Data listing

────

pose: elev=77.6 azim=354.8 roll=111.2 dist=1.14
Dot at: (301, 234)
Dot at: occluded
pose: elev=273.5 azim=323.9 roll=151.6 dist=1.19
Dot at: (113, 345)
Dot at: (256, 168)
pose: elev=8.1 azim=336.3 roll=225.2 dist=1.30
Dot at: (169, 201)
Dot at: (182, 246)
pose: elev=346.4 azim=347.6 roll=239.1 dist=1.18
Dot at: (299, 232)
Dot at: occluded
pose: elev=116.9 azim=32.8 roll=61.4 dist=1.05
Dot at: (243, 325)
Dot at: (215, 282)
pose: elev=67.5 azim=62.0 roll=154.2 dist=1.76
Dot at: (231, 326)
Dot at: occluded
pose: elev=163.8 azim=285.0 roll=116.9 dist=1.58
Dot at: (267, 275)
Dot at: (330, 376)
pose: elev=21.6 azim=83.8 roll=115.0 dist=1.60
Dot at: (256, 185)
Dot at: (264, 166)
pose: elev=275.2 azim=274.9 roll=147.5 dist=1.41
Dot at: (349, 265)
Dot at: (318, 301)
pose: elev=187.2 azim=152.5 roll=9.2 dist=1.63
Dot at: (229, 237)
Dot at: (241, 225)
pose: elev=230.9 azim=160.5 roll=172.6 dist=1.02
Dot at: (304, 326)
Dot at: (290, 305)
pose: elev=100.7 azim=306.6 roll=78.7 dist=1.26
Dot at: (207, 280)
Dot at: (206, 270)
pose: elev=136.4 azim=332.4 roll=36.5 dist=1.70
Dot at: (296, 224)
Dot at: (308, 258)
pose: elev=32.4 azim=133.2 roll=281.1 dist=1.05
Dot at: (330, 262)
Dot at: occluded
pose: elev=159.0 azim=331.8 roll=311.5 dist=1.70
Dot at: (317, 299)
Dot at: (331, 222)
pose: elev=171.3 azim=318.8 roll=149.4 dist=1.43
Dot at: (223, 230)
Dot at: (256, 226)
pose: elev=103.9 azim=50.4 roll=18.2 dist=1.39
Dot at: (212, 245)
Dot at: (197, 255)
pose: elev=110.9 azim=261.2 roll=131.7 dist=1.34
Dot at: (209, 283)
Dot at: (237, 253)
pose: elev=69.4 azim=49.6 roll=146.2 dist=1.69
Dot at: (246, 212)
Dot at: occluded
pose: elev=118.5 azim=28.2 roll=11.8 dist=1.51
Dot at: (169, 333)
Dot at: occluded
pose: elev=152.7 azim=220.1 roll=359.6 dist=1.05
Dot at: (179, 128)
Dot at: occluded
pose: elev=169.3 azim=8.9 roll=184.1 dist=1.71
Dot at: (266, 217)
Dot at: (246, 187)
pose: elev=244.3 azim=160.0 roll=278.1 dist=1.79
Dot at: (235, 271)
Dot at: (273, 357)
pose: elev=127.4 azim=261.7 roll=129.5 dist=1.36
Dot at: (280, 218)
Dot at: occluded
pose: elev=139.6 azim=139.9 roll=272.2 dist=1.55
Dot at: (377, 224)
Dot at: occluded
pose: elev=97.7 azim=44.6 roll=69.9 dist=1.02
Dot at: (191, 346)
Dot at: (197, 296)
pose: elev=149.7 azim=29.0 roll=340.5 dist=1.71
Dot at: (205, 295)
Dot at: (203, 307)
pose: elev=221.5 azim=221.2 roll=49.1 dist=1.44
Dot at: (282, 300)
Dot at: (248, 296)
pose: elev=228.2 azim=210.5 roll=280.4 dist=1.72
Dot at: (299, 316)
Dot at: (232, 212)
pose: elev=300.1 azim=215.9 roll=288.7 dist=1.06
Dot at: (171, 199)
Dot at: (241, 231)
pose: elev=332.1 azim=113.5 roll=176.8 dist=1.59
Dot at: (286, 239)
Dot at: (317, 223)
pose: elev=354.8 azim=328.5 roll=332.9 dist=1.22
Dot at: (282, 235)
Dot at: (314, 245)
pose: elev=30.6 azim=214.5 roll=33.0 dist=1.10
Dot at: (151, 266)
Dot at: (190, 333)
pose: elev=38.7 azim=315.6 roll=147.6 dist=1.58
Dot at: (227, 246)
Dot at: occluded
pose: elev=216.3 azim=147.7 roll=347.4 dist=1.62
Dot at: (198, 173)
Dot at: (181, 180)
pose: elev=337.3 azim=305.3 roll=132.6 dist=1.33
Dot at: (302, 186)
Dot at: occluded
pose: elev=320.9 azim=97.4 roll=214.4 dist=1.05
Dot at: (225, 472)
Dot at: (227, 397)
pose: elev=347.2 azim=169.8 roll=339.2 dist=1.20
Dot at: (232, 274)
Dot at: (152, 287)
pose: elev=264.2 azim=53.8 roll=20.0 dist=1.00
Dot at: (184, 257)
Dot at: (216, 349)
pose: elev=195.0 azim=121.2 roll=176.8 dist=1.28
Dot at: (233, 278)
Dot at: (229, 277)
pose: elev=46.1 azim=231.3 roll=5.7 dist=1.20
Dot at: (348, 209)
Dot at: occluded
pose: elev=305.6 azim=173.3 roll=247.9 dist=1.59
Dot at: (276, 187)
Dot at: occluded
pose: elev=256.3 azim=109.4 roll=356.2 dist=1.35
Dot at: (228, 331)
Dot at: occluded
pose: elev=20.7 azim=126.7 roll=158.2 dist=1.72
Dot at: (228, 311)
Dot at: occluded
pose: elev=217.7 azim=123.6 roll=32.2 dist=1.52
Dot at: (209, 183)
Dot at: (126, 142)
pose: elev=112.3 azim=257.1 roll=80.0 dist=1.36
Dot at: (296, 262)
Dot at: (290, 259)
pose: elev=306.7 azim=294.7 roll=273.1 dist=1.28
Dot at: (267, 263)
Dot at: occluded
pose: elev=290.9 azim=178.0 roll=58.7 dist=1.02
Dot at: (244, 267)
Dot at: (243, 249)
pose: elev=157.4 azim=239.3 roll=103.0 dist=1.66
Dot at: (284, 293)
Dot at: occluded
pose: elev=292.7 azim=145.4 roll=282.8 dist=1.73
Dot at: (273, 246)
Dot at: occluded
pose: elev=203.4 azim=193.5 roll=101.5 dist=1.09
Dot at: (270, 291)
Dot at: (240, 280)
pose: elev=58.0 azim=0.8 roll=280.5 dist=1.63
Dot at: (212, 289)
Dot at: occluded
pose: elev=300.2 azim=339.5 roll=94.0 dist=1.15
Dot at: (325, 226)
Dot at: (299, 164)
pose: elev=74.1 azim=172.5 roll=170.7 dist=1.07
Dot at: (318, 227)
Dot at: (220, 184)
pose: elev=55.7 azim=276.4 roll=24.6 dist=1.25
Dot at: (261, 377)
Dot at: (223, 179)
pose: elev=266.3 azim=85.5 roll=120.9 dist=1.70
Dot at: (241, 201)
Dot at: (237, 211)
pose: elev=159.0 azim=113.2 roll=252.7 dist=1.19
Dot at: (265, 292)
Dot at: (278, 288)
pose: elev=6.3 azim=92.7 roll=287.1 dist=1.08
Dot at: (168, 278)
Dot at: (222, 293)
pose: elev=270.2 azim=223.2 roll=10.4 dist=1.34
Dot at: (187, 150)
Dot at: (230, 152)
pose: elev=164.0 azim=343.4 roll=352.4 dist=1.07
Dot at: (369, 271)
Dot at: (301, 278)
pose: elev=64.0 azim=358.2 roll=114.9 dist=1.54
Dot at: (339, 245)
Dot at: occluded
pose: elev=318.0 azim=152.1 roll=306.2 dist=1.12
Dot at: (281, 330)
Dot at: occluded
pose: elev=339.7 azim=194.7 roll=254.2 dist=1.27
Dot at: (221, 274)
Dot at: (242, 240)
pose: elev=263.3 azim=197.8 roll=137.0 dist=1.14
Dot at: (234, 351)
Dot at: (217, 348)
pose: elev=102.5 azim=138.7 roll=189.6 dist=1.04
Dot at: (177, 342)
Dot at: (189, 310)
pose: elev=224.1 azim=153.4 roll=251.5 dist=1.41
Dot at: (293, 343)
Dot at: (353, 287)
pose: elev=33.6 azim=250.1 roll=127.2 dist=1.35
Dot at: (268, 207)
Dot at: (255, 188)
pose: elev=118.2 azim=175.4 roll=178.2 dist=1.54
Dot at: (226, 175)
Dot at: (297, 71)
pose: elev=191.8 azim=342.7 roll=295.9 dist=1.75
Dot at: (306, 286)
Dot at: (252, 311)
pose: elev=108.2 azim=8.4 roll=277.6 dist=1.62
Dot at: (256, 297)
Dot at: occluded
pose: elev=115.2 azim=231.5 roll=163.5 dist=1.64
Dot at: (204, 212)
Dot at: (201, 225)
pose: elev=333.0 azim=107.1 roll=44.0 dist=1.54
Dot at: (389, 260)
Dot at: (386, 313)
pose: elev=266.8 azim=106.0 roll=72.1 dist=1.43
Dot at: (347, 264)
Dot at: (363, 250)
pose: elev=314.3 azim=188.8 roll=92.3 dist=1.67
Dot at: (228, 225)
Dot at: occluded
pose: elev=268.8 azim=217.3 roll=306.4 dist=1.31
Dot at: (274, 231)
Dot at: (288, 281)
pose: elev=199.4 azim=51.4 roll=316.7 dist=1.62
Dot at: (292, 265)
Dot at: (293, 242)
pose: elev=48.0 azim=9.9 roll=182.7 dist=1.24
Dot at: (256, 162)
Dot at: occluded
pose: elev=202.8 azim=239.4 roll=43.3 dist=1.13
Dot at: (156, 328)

────

Your goal => Arrange the lines of the data listing above as a numbered list, running from its first line through the line containing "Dot at: (330, 376)", both included. Leave out any blank lines.

Task answer =>
1. pose: elev=77.6 azim=354.8 roll=111.2 dist=1.14
2. Dot at: (301, 234)
3. Dot at: occluded
4. pose: elev=273.5 azim=323.9 roll=151.6 dist=1.19
5. Dot at: (113, 345)
6. Dot at: (256, 168)
7. pose: elev=8.1 azim=336.3 roll=225.2 dist=1.30
8. Dot at: (169, 201)
9. Dot at: (182, 246)
10. pose: elev=346.4 azim=347.6 roll=239.1 dist=1.18
11. Dot at: (299, 232)
12. Dot at: occluded
13. pose: elev=116.9 azim=32.8 roll=61.4 dist=1.05
14. Dot at: (243, 325)
15. Dot at: (215, 282)
16. pose: elev=67.5 azim=62.0 roll=154.2 dist=1.76
17. Dot at: (231, 326)
18. Dot at: occluded
19. pose: elev=163.8 azim=285.0 roll=116.9 dist=1.58
20. Dot at: (267, 275)
21. Dot at: (330, 376)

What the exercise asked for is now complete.